2 Corinthians 3 and 4.
There has been a ministry on this earth, which had its day and purport in the mind of God; it was introduced at Mount Sinai by Moses; it carried the law, which claimed righteousness from man, and was in form written on stone; it was thereby the knowledge of sin came in, and consequently it became a ministration of condemnation and death. It is to this ministry these words refer, viz., "If the ministration of death, written and engraven on stones, was glorious, so that the children of Israel could not stedfastly behold the face of Moses for the glory of his countenance, which glory was to be done away, how shall not the ministration of the Spirit be rather glorious."
It is of the deepest importance to remember that this ministry was suited to bring out the unwelcome but solemn truth, that the trial of man in the flesh only displayed his entire and complete ruin not only had man come short of the glory of God, but the reflection of that glory in the face of the mediator, carrying with it, as it did, the claim for righteousness from man, repelled him instead of attracting; the glory of God in the face of Moses, had the same effect as "the sound of the trumpet and the voice of words" at Mount Sinai. With regard to the first, Israel demanded that Moses should hide his face; with respect to the other, they entreated that the word should not be spoken to them any more.

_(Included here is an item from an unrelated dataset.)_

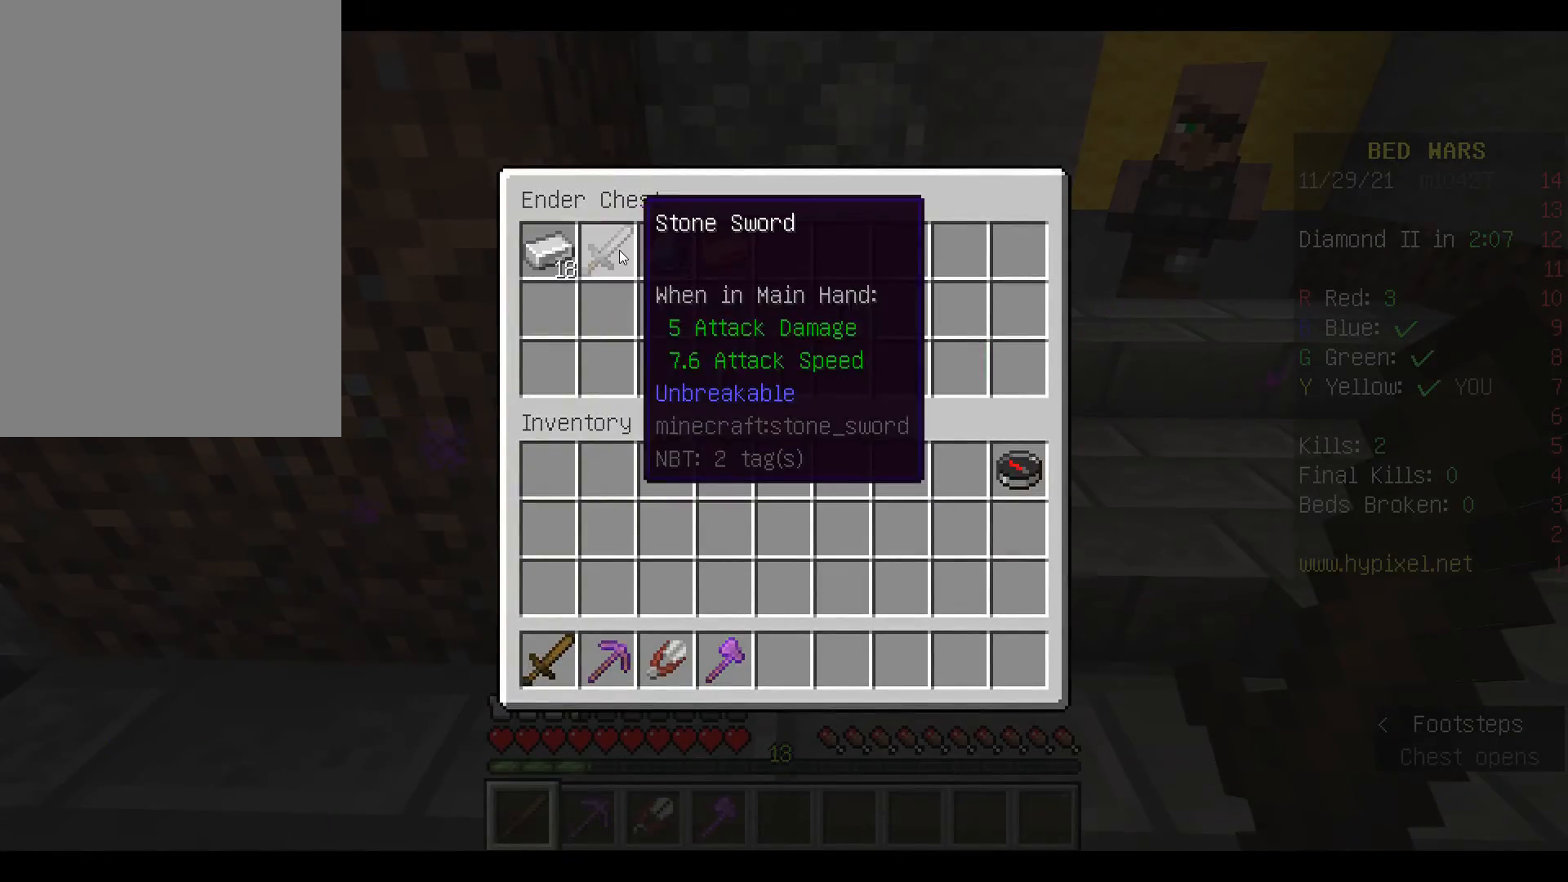
{"keys": [], "mouse": [], "events": []}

Moreover, this ministry being, as has been said, one of claims and demands from man in the flesh, it could never be formative in character or power; indeed, it would cease to be of its own nature were it to produce in man that which it claimed from him under the sanction of condemnation and the curse. To sum up, then, respecting this ministry, its sphere was the earth, its character, a principle of claim and demand, and its issues, bondage and death.
Now the contrast to all this is, what is entitled in chapter 3 the ministry of the Spirit, as well as the ministration of righteousness, and the great point in the contrast is that what the first claimed, the second carried with it. The source of this ministry too, was very different from the former, as was also its basis. Its basis was the accomplished victories of the Son of God, who as Son of Man, glorified God on the earth, and finished the work which was given Him to do. It is to this blessed culmination of all His obedience, He Himself refers as follows, "Now is the Son of Man glorified, and God is glorified in Him. If God be glorified in Him, God shall also glorify Him in Himself, and shall straightway glorify Him." (John 13:31, 32).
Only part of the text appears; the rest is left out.